▶ **Task to carry out**: Quote the entries word for word. Omit the pictures.

Saved entries:

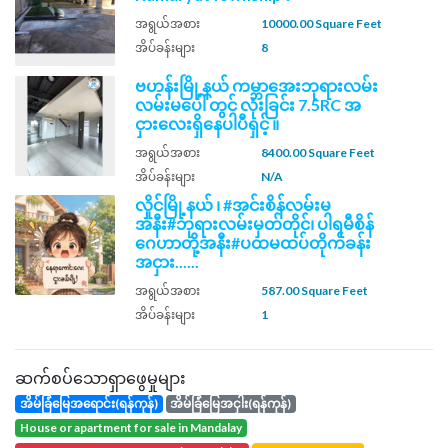
အရွယ်အစား
10000.00 Square Feet
အိပ်ခန်းများ
8
ဗဟန်းမြို့နယ် ကမ္ဘာ​အေးဘုရားလမ်း
လမ်းမပေါ် တွင် လုံးခြင်း 7.5RC အ
ငှားလေးရှိနေပါပီရှင့် ။
အရွယ်အစား
8400.00 Square Feet
အိပ်ခန်းများ
N/A
လှိုင်မြို့နယ် ၊ #အင်းစိန်လမ်းမ
အနီး#ဘုရားလမ်းမှတ်တိုင်၊ ပါရမီစိန်
ဂေဟာတို့အနီး#ပထမထပ်တိုက်ခန်း
အငှား......
အရွယ်အစား
587.00 Square Feet
အိပ်ခန်းများ
1
ဆက်စပ်သောရှာဖွေမှုများ
အိမ်ခြံမြေအရောင်း(ရန်ကုန်)
အိမ်ခြံမြေအငှါး(ရန်ကုန်)
house or apartment for sale in Mandalay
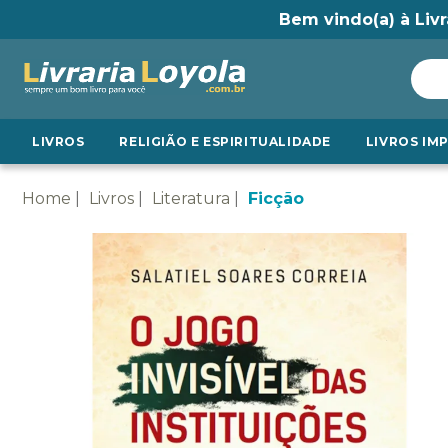
Bem vindo(a) à Livr
LIVROS
RELIGIÃO E ESPIRITUALIDADE
LIVROS IM
Home
Livros
Literatura
Ficção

▶ **Written solution**:
အရွယ်အစား
10000.00 Square Feet
အိပ်ခန်းများ
8
ဗဟန်းမြို့နယ် ကမ္ဘာ​အေးဘုရားလမ်း
လမ်းမပေါ် တွင် လုံးခြင်း 7.5RC အ
ငှားလေးရှိနေပါပီရှင့် ။
အရွယ်အစား
8400.00 Square Feet
အိပ်ခန်းများ
N/A
လှိုင်မြို့နယ် ၊ #အင်းစိန်လမ်းမ
အနီး#ဘုရားလမ်းမှတ်တိုင်၊ ပါရမီစိန်
ဂေဟာတို့အနီး#ပထမထပ်တိုက်ခန်း
အငှား......
အရွယ်အစား
587.00 Square Feet
အိပ်ခန်းများ
1
ဆက်စပ်သောရှာဖွေမှုများ
အိမ်ခြံမြေအရောင်း(ရန်ကုန်)
အိမ်ခြံမြေအငှါး(ရန်ကုန်)
house or apartment for sale in Mandalay
Bem vindo(a) à Livr
LIVROS
RELIGIÃO E ESPIRITUALIDADE
LIVROS IM
Home
Livros
Literatura
Ficção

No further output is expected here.